:: SUPPLIED TEXT ::

Clojure: apply vs reduce for converting integers to chars and strings

Question

Both of the below functions return the same output, but the first one uses reduce and a pair of quote marks to achieve the same thing. I played with this code and if you delete the "" marks, the first character in the sequence is not converted from it's integer value. The second one seems clear to me, but I feel that the first way is superior, because it packages all of the desired effects into a single function literal. Could somebody unpack the anonymous function for me to explain what variables % and %2 are referring to and tell me why we need the "" only for the first integer (115) in the vector?

 (reduce #(str % (char %2)) ""
            [115 101 99 114 101 116 32 109 101 115 115 97 103 101 115])

 (apply str (map #(char %) [115 101 99 114 101 116 32 109 101 115 115 97 103 101 115]))

The first function was taken from the Clojure Cookbook discussion on int to str conversion, here.

Answer 1

You can find the anonymous function reader macro here

Anonymous function literal (#())

#(...) => (fn [args] (...))

where args are determined by the presence of argument literals taking the form %, %n or %&. % is a synonym for %1, %n designates the nth arg (1-based), and %& designates a rest arg. This is not a replacement for fn - idiomatic used would be for very short one-off mapping/filter fns and the like. #() forms cannot be nested.

% or %1 refers to the first argument and %2 refers to the second.

In your case, in the first approach, % refers to "" and %2 refers to the vector of integers; in the second approach, % to the vector of integers.

:::
:: EXCERPTED DATA ::

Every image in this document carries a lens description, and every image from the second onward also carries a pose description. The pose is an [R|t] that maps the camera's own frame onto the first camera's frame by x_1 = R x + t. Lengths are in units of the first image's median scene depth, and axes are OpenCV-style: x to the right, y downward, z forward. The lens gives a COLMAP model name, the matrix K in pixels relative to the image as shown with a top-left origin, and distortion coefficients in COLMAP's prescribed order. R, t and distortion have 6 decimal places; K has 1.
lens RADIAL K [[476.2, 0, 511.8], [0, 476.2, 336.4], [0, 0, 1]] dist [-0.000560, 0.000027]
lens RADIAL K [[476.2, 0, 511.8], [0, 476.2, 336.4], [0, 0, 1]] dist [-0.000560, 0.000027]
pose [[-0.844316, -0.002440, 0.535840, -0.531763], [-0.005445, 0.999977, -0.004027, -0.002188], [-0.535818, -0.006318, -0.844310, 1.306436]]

:::
:: EXCERPTED DATA ::

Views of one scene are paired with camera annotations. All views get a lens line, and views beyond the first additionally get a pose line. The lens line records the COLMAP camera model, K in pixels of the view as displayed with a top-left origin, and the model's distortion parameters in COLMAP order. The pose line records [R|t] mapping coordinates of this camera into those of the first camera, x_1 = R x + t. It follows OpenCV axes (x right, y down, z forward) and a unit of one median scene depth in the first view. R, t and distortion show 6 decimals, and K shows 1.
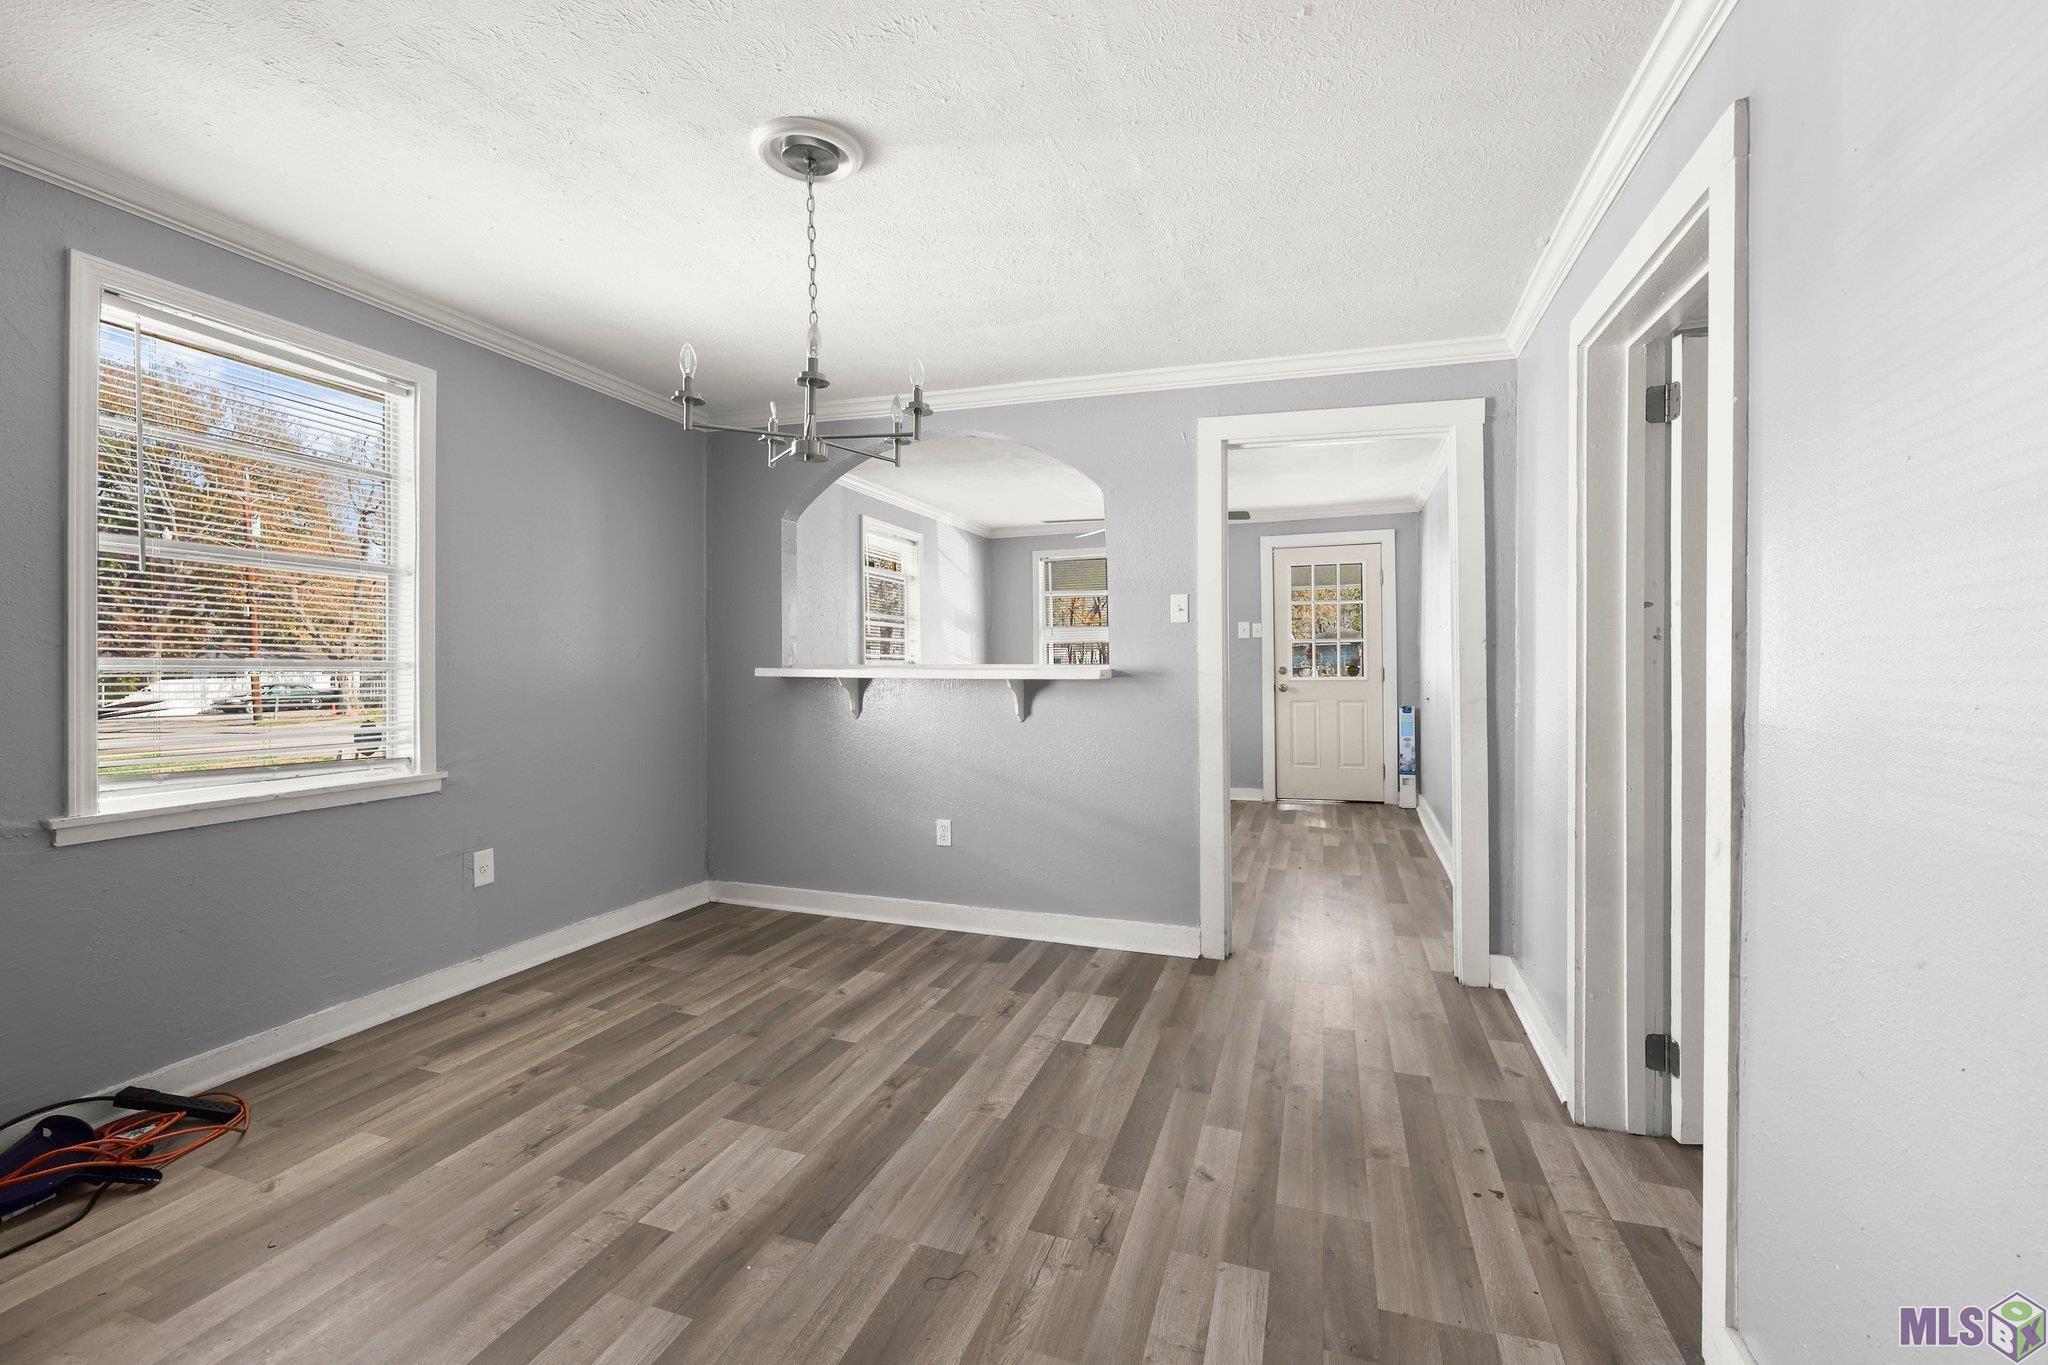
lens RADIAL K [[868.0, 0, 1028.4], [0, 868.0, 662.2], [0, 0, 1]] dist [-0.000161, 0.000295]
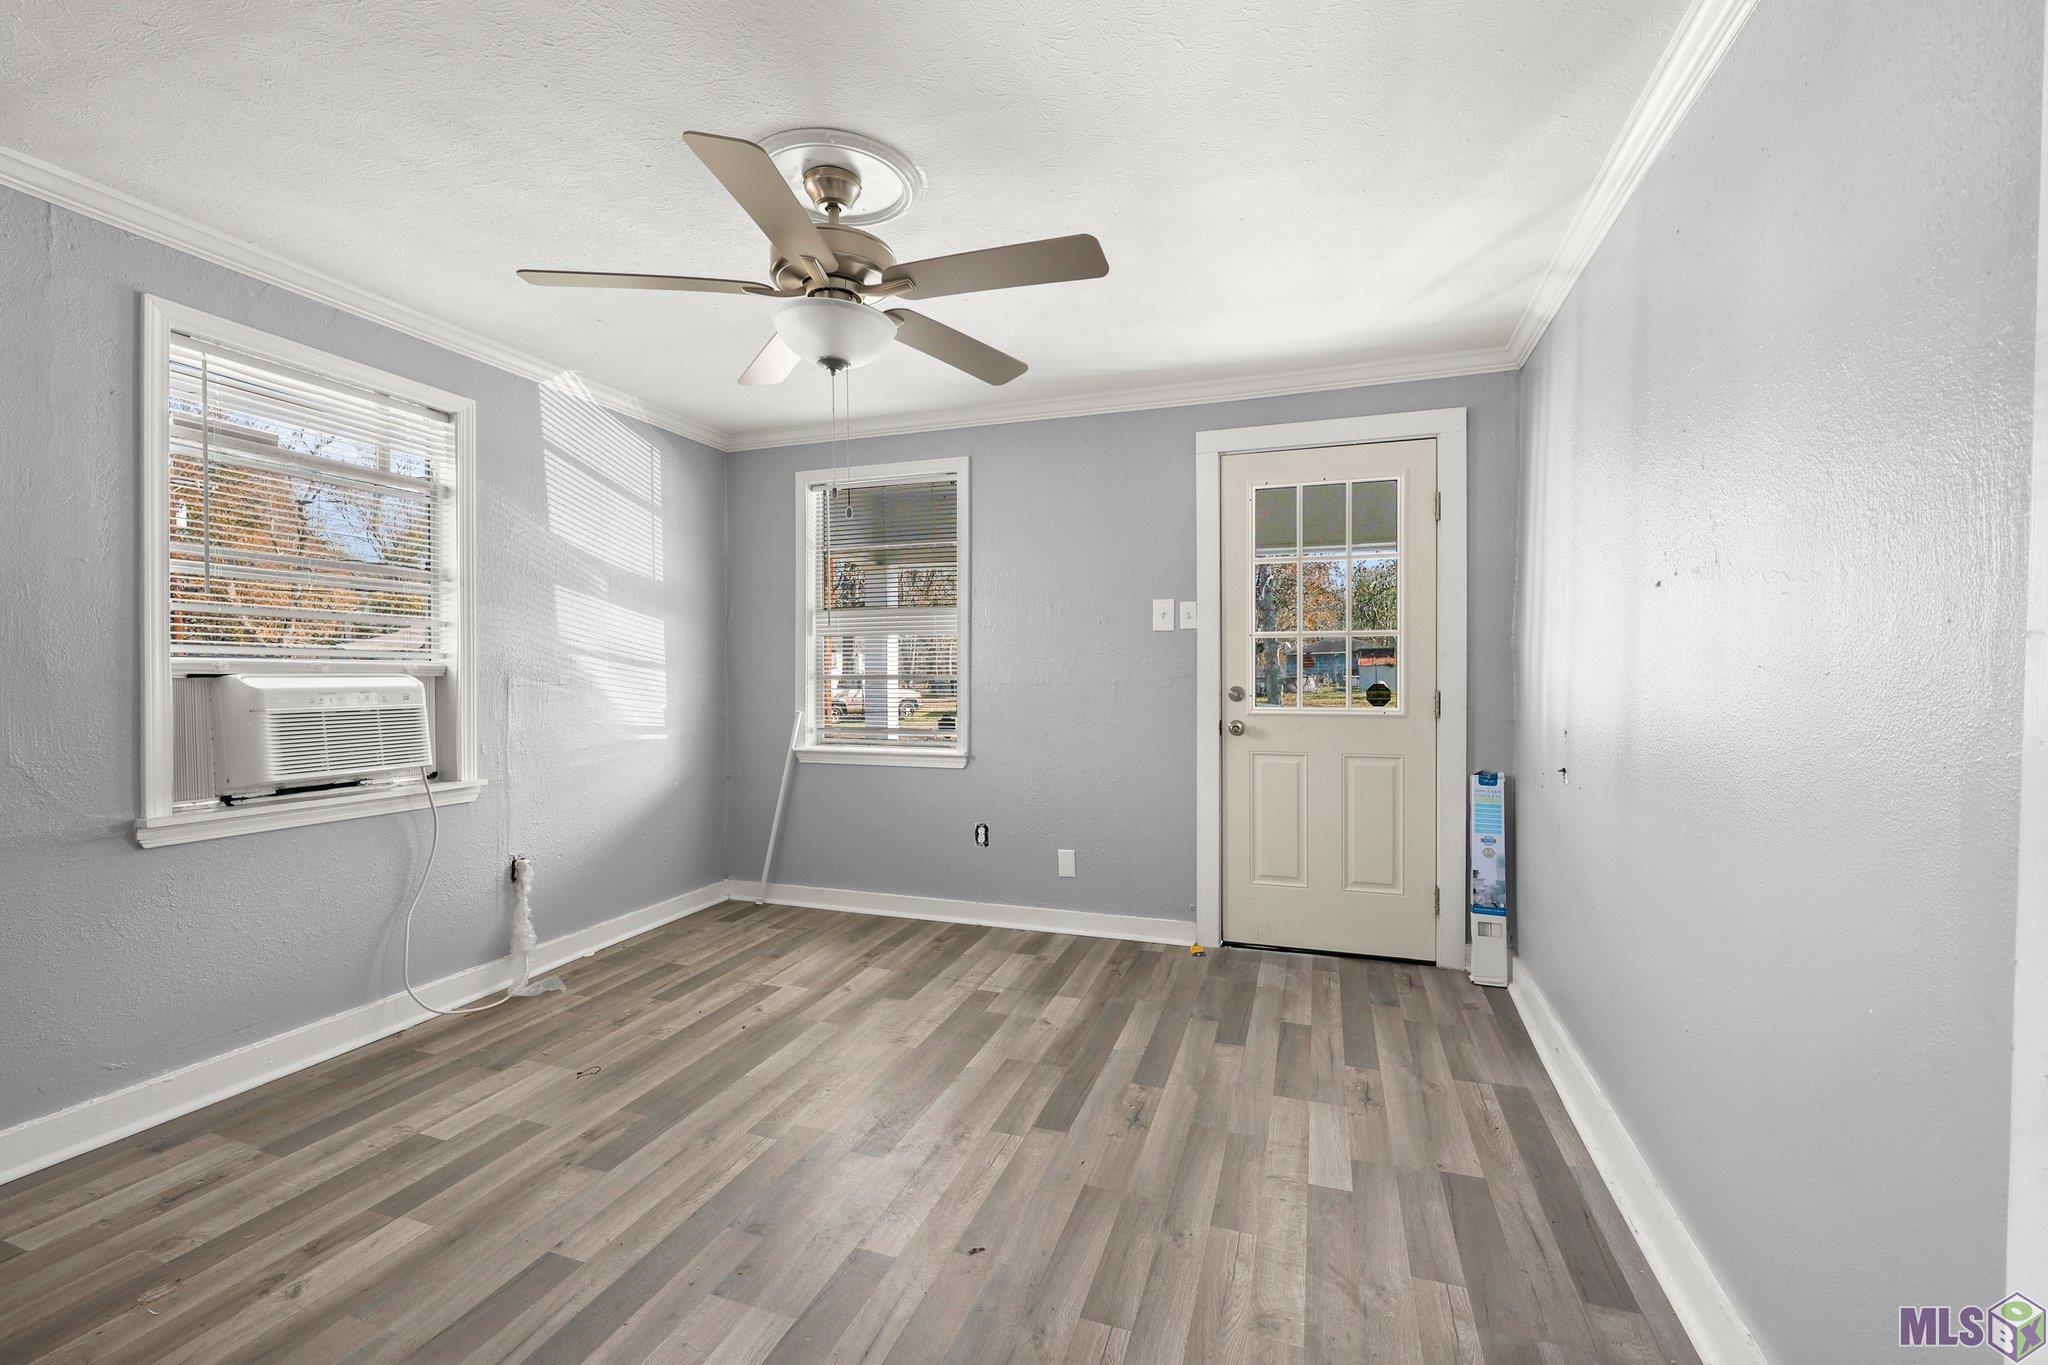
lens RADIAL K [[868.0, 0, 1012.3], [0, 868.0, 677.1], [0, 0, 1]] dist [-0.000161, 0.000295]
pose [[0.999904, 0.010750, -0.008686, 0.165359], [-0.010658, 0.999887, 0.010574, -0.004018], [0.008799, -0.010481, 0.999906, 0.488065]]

:::
:: EXCERPTED DATA ::

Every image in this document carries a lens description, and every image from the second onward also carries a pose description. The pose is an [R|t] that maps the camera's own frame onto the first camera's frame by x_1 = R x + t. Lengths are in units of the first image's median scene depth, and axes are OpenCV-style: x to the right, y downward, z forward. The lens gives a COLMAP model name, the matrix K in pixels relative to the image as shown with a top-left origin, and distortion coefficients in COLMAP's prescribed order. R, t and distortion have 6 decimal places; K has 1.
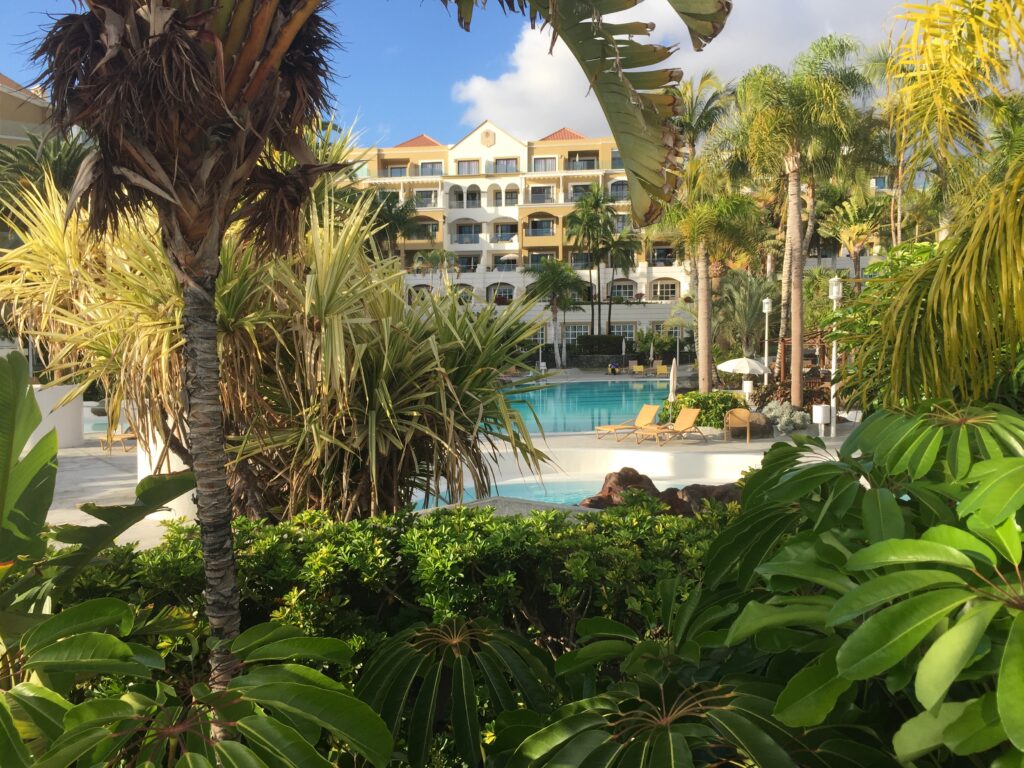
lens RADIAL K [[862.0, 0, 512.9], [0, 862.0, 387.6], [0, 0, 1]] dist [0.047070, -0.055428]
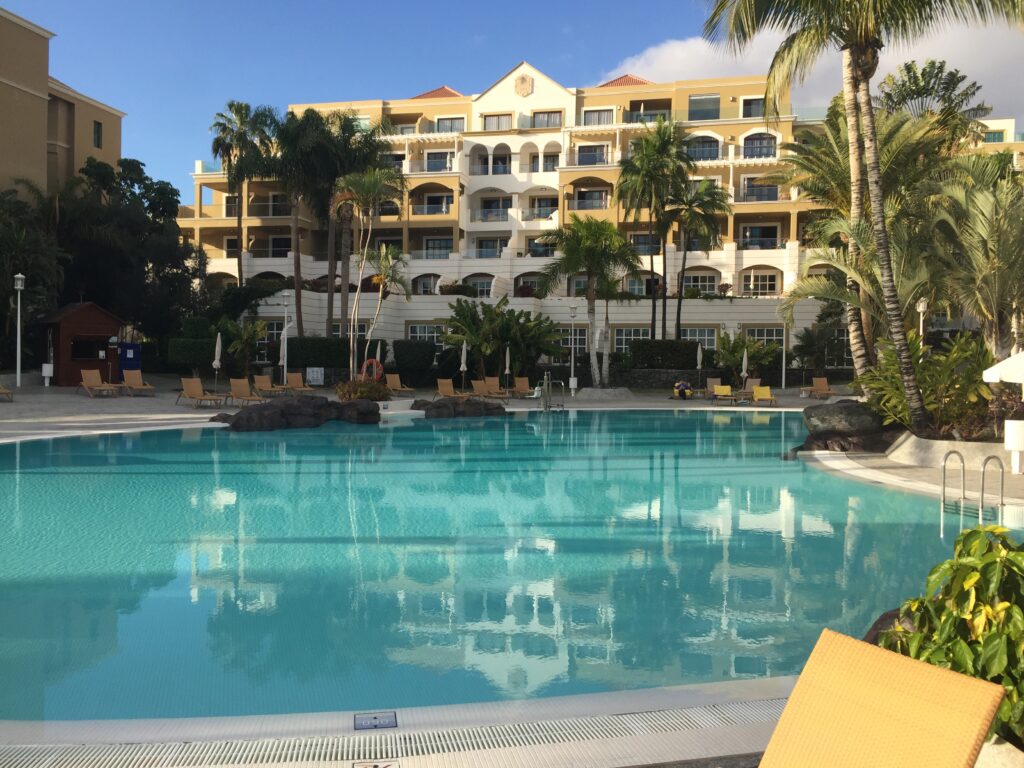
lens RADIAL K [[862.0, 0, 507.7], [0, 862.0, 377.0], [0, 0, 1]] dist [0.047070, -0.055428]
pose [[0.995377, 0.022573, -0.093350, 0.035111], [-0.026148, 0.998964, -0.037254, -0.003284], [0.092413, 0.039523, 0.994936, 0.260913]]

:::

● **INSTRUCTIONS FOR THE TASK**:
In the Clojure thread, condense the paragraph that begins "where args are determined" into a short bulleted list that keeps its main facts.

● **SOLUTION TO THIS PROBLEM**:
- The arguments are set by argument literals written as %, %n, or %&.
- % means the same as %1.
- %n stands for the nth argument, counting from 1.
- %& stands for a rest argument.
- The form does not replace fn. Its idiomatic use is for very short one-off mapping or filter functions and similar.
- #() forms cannot be nested.